── RECORDS PROVIDED

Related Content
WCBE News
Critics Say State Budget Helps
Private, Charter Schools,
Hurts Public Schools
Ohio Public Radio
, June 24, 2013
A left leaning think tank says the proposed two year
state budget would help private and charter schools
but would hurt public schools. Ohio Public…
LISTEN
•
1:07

────

-- DESCRIPTION OF THE TASK --
When a line in the data above contains the string "Public", copy that line.

-- TASK RESPONSE --
Hurts Public Schools
Ohio Public Radio
but would hurt public schools. Ohio Public…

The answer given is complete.